AOL saw a rise in its net income but a slide in revenue during the fourth quarter of 2010.
The company reported earnings of $66.2 million, compared with $1.4 million in the same period a year ago. However, revenue fell 26 percent to $596 million.
It put down the fall in revenue to restructuring costs following the aftermath of its divorce from Time Warner. Slides in advertising sales and dial-up subscriptions also contributed to the loss and the company also said that selling off “unprofitable units” had also caused a decline in sales.

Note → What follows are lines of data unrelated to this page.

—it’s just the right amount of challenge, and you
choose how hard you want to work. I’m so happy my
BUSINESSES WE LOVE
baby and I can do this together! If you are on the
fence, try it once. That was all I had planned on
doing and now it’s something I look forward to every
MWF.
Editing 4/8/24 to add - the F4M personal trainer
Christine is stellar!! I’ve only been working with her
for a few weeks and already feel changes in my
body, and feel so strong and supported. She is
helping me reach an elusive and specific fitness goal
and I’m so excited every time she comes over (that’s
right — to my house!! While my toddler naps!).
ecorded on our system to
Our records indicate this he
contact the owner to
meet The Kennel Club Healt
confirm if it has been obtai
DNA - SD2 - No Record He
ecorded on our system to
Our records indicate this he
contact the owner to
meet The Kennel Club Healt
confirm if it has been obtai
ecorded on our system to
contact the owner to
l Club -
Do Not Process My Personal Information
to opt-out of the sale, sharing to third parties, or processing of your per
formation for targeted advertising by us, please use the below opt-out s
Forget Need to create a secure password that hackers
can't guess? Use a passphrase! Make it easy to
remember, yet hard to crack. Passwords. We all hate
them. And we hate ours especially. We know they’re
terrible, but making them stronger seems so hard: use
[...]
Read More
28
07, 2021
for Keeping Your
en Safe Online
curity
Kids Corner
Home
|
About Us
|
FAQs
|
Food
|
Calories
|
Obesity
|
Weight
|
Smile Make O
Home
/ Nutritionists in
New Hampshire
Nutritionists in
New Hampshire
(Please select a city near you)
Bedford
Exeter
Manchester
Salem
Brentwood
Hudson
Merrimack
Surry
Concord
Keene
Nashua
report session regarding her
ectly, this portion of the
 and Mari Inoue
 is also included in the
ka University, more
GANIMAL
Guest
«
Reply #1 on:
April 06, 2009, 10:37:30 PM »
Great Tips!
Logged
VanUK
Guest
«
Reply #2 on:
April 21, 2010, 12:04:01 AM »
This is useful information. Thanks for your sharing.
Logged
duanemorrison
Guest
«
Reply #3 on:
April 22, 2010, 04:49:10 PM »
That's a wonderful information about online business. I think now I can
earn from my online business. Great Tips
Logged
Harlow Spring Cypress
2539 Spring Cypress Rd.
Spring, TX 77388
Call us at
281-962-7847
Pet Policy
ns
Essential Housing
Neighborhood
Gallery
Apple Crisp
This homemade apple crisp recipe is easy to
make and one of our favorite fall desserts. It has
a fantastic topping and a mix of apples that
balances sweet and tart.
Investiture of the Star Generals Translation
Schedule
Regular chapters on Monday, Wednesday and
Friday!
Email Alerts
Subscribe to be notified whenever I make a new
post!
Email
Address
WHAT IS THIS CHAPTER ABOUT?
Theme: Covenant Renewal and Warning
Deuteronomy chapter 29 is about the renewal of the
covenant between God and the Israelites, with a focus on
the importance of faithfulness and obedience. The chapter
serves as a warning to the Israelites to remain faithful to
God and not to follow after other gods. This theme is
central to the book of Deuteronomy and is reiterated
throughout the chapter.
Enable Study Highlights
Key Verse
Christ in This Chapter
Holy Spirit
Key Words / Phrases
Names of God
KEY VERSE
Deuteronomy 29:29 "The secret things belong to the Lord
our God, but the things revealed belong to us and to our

Overall AOL ad revenue was down 29 percent and display was down 14 percent,
However, the poor performance hasn’t phased the AOL marketing machine, with Tim Armstrong, Chairman and CEO, approving a quote in which he says: “I am very proud of what we accomplished in 2010 as we began the year with a significant restructuring of AOL and ended the year with a significantly improved balance sheet, a number of exciting new products and a new culture focused on winning.
“We have set aggressive goals for ourselves in 2011 in pursuit of capturing the growing opportunity ahead of us.”
That hasn’t stopped business analysts from criticising the figures.
Henry Blodget Tweeted: “Most of AOL’s ad revenue plunge came from search (which is 100% profit) and closed products, but even AOL’s core US display business, the one it is betting what’s left of the company on, shrank in Q4.”
However he added: “On a positive note, AOL still generating $300mm of cash a year and has $800mm in bank.”